Strange. There was the Library of Alexandria, the Imperial Library in Constantinople, the Vatican Library, and at least one library in each mediaeval university before the invention of the printing press. And I think there were at least two public (but not lending) libraries in Rome in the Augustinian age. Thousands of books, all hand-written, stored in one place: it wasn't exactly common, but it happened many times.
 

Galeros said:
Okay, so most fantasy worlds have the archetypal big library filled with lots of books that adventurers often end up perusing.
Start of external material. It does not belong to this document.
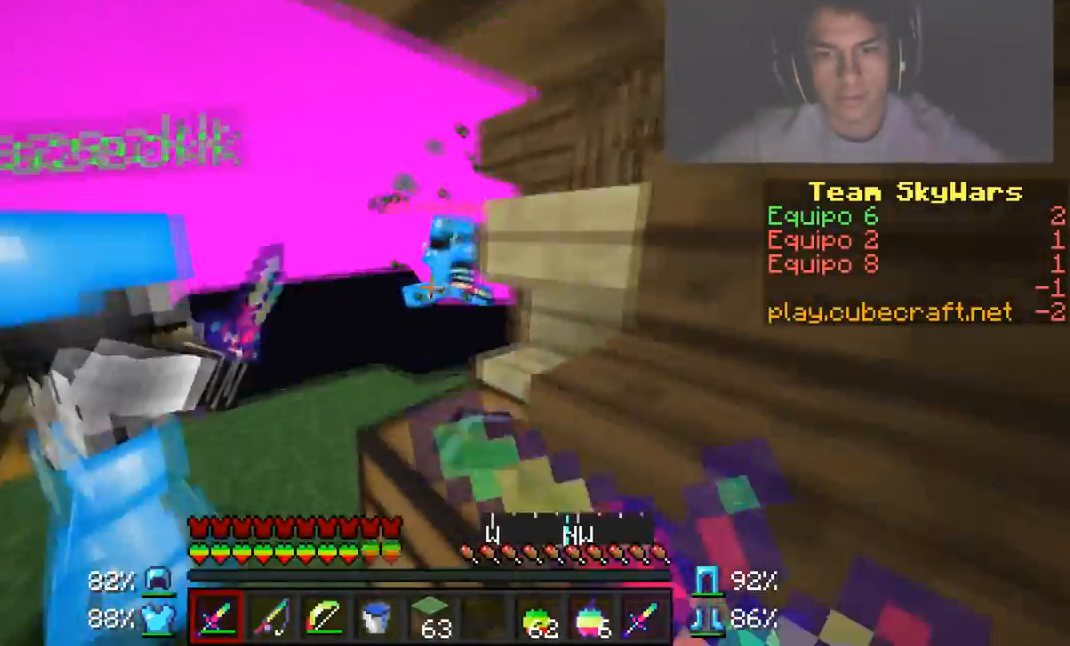
Gameplay with keyboard and mouse; each line is a JSON object with the keys and mouse buttons held at the frame after it. "events" lists presses ("down") and releases ("up") of "a", "d", "s", "w", "mouse_left" and "mouse_right" between this image and that frame as [ms after this image, input, new state], when the widget could be followed in between. "mouse_left", "mouse_right" = the "left", "right" buttons of the "mouse" list. No other keys are recorded. Fast repeated clicks can show as one long hold. Mouse movement is not recorded.
{"keys": ["a"], "mouse": ["right"], "events": [[50, "mouse_left", "up"], [50, "mouse_right", "up"], [200, "a", "down"], [250, "d", "up"], [350, "mouse_right", "down"]]}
My question is, in your game, are they allwed to "check" them out

For what it is worth, the first lending library in Europe was the Lyceum in Liverpool, UK, which started operations in 1757. The very first lending library of which I am aware was organised by Benjamin Franklin in 1731.

Make of that what you may, but before you place a lending library in a fantasy setting recall that before the invention of the printing press any book represented the results of several months of effort by a trained craftsman: the scribe. Not to mention that before paper replaced vellum and parchment, the leaves of the book itself represented a small fortune in highly-processed hides. No-one is going to lend valuable and delicate items of property to strangers without holding security such as nail clippings, locks of hair, blood samples…
 

Hmm... Well, no printing presses in widespread use in my campaign world, although I have technologists, so I suppose there's no reason there couldn't be. Instead the public sections of the Library allow "checking out books" (in a manner of speaking) by means of the purchase of a temporary (magically created) copy of the book in question. Of course, this library also has book fairies on loan from the Seelie court (it's that kind of city), so I can see why this would not be a solution in most games.

The Library also has a retrieval division to discourage theft, so I really use both options Galeros mentions.
 

BTW IMC one thing I do to make Wizards' spellbooks make more sense is to say that the 30gp is just for the covers, each page is individually sewn in and the page & ink cost 100gp. Wizards pay 100gp/page for all spells scribed into the book, including the 2 gained on level-up. Wizards are the only non-spontaneous casters IMC so it works well. If they're short of funds they can always sell that other Wiz's spellbook!